In the wake of these events, there seem to be two big questions: what will happen in this remarkable suit, and what the fact of it might portend for the future of antitrust in the Trump administration. Now that a complaint is public, the first question seems easier. The case seems strong, and if the merging parties are true to their many tough public statements, and they stick the litigation out long-term, the odds are not bad that the DOJ could win.
Why this is a good lawsuit
A narrative frequently repeated in the media, abetted in part by antitrust experts but also aggressively pushed by the merging parties in this deal, is that a challenge to it was unlikely, because it is vertical. AT&T’s public communications more or less insisted that it couldn’t be challenged, intoning that no vertical merger “had been blocked in over 40 years.”
But that was all quite misleading. While the antitrust community definitely lacks consensus on vertical merger policy, and it is true that the government has not sued to block a merger outright in some decades, most people across the antitrust spectrum agree that some of them should be taken seriously. Moreover, the federal agencies actually condition vertical mergers fairly often, and, by far most importantly, Obama’s DOJ took significant action, essentially the same as the action here, against the merger that is this one’s closest analogue: the 2011 acquisition by Comcast of NBC Universal.

:::::

**Stated exercise A:** From the antitrust excerpt, quote the part that opens with the words containing "In the wake" and closes with "DOJ could win.".
**Stated exercise B:** Indicate whether each of the following statements agrees with the antitrust excerpt, giving yes or no and quoting the words of the excerpt that decide it: (i) AT&T's public communications insisted that the merger could not be challenged. (ii) The antitrust community has reached consensus on vertical merger policy. (iii) Comcast acquired NBC Universal in 2013.

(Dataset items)
:::::

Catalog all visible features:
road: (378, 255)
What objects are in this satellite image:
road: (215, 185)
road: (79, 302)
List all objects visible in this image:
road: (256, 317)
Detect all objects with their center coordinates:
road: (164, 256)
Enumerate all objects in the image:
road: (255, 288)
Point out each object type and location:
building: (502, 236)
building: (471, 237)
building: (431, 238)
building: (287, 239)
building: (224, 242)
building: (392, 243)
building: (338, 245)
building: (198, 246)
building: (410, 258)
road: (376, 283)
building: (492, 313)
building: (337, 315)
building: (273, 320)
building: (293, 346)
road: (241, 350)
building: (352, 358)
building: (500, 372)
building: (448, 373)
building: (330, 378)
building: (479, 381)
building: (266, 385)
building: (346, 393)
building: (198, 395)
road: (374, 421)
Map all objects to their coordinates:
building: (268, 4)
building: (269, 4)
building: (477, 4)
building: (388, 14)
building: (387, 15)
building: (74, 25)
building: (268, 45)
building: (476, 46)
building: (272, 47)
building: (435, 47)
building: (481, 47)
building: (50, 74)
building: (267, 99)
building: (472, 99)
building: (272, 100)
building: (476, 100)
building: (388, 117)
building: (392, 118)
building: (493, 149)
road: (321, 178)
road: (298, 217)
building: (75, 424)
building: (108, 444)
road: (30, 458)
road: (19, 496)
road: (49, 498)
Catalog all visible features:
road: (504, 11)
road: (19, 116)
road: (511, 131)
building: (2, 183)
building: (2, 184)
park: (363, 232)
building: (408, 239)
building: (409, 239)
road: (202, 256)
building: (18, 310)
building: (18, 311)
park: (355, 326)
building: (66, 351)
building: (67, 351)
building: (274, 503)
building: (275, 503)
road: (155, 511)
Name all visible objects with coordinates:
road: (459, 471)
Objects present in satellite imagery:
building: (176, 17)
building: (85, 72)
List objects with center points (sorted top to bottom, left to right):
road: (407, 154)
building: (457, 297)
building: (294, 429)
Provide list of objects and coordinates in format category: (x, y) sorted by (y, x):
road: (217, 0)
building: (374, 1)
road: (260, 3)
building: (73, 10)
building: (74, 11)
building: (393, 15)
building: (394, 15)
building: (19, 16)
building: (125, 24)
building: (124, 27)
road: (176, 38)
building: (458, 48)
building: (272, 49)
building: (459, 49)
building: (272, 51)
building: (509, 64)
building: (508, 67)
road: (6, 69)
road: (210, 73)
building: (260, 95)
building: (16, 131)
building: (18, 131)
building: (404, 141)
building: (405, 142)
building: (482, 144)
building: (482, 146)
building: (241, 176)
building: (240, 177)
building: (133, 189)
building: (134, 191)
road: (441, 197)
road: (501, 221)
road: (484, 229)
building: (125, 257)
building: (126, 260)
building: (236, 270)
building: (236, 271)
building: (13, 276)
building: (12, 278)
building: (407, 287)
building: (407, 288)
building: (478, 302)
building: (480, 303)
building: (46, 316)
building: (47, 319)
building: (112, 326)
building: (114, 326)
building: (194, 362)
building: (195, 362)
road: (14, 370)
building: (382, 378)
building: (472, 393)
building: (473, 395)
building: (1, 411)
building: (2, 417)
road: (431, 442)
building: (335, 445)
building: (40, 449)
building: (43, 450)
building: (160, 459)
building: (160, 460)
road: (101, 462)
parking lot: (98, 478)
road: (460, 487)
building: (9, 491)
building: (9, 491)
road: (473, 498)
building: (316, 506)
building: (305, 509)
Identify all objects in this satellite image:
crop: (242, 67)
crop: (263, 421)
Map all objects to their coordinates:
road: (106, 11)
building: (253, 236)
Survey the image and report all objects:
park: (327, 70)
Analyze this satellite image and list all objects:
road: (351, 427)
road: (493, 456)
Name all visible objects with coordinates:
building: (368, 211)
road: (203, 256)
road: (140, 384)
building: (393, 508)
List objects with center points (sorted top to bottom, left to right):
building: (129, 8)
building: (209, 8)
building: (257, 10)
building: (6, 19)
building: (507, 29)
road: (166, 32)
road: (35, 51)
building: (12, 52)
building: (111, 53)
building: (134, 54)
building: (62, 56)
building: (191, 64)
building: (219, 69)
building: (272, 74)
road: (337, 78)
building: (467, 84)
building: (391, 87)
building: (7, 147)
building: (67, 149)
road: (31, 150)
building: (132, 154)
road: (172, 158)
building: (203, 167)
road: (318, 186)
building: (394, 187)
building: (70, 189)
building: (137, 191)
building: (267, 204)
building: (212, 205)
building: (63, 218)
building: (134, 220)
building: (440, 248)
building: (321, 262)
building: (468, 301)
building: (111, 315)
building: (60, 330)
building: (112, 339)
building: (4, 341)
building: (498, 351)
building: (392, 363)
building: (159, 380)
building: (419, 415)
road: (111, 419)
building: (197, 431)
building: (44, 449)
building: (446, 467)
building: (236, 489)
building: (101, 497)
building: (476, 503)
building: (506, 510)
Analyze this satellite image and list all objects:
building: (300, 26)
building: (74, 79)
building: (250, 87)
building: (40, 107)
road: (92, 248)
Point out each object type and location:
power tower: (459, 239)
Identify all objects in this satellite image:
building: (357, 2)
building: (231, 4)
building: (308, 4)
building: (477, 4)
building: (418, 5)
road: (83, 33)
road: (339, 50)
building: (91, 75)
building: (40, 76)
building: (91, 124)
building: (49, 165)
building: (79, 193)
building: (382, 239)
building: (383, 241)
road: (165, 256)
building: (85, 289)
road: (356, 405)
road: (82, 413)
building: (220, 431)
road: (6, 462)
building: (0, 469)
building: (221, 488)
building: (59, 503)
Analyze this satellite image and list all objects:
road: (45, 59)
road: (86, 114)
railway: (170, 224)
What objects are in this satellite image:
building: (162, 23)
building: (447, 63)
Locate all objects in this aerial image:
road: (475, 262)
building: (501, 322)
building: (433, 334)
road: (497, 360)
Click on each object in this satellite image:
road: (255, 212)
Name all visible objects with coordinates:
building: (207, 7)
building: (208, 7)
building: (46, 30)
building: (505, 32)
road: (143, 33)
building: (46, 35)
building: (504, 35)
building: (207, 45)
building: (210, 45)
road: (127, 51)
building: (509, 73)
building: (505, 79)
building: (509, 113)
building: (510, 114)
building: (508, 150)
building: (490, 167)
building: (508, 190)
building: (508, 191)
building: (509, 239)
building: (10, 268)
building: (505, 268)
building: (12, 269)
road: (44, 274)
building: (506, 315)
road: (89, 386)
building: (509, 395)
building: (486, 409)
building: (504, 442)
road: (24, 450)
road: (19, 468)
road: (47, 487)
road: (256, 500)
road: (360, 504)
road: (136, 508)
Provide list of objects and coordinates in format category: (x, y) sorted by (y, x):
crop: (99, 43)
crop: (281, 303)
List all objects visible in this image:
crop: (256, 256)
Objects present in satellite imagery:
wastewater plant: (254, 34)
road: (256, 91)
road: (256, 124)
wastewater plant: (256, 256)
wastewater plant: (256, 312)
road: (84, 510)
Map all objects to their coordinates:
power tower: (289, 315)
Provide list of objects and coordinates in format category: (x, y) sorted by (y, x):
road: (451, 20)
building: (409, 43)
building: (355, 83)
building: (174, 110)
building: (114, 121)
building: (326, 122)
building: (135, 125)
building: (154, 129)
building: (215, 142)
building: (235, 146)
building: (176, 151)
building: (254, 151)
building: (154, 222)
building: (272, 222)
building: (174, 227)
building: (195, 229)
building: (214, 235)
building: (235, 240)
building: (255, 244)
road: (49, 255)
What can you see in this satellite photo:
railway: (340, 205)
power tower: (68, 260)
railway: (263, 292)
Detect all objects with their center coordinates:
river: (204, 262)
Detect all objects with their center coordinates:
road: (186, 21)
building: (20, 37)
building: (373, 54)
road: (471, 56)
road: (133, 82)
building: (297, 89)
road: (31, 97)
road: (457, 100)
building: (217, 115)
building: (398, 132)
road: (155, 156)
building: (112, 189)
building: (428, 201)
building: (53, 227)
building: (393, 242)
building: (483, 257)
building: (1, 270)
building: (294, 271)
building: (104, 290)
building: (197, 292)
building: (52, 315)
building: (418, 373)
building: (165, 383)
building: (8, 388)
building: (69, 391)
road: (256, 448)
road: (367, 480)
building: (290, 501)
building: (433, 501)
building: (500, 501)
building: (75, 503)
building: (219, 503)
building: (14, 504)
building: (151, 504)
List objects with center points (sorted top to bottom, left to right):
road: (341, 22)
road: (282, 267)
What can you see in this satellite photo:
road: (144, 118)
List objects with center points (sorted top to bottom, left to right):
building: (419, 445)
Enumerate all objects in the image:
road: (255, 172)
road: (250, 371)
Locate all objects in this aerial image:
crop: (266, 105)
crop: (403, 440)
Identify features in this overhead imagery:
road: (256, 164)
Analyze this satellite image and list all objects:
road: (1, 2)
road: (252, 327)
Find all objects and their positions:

:::::

**Correct output A:**
In the wake of these events, there seem to be two big questions: what will happen in this remarkable suit, and what the fact of it might portend for the future of antitrust in the Trump administration. Now that a complaint is public, the first question seems easier. The case seems strong, and if the merging parties are true to their many tough public statements, and they stick the litigation out long-term, the odds are not bad that the DOJ could win.

**Correct output B:**
(i) Yes: "AT&T’s public communications more or less insisted that it couldn’t be challenged"
(ii) No: "the antitrust community definitely lacks consensus on vertical merger policy"
(iii) No: "the 2011 acquisition by Comcast of NBC Universal"